Реве тай стогне Днипр широкий,
Сердитый витер завыва…
Десяток крепких и звонких голосов бойцов-украинцев подхватили:
До долу вербы гне высоки, Горами хвылю пидийма.
До долу вербы гне высоки,
Горами хвылю пидийма.
Эхо бросилось в гущу леса, распугало сторожкую тишину, И лес зашумел, заволновался, будто тоже хотел вплести свой шелестящий голос в песню.

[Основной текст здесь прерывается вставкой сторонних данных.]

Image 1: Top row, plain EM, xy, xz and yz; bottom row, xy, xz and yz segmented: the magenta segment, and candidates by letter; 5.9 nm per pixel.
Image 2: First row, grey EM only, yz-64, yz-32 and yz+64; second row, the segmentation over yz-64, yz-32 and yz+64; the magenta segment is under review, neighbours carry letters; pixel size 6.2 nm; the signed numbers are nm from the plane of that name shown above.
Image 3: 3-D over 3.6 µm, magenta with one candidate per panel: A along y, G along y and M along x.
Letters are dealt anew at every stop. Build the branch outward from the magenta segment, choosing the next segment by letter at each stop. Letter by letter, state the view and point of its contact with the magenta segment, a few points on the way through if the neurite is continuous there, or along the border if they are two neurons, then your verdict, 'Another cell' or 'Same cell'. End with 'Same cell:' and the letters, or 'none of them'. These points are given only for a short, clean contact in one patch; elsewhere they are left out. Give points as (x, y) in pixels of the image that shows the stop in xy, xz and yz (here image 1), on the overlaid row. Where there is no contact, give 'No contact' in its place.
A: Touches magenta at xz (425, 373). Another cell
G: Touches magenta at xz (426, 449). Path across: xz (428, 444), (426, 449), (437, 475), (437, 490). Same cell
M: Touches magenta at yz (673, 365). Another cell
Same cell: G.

Подопрыгора выждал, пока замолкнут последние слова припева, и еще уверенней и звонче словно выплеснул на широкий простор песню с берущей за сердце печалью по родной стороне:
Ще блидный мисяц на ту пору Из хмары де-де выглядав…
Ще блидный мисяц на ту пору
Из хмары де-де выглядав…
Лица поющих бойцов были сосредоточенно задумчивы, хотя многие и не знали слов песни, но старались вложить в ее мотив всю силу выношенных в тяжелых боях дум и перенесенных страданий.
Неначе човен в синим мори То виринав, то потопав.
Неначе човен в синим мори
То виринав, то потопав.
Как разряды грозы освежают воздух от пыли и духоты, так хорошая песня очищает душу, будит в человеке лучшие его чувства, воспоминания.
Сержант Правдюк, возвращаясь во взвод от Миронова, услыхал знакомую с детства песню. Даже саперы, будто дятлы, звонко стучавшие топорами, прекратив работу, слушали.
У Правдюка радостно затрепетало сердце. Всплыло в памяти родное село. Беленькие, с маленькими квадратными окнами украинские мазанки с нахлобученными на них, будто папахи, соломенными крышами, цветущие вишневые сады с горьковато-миндальным запахом, вот такой же, как сейчас, огненный закат. И ему показалось, что в густом прибое мощных голосов поющих бойцов затерялся голос его жены, Наталки.
Подходя к реке, где расположился его взвод, Правдюк узнал в запевале голос Подопрыгоры.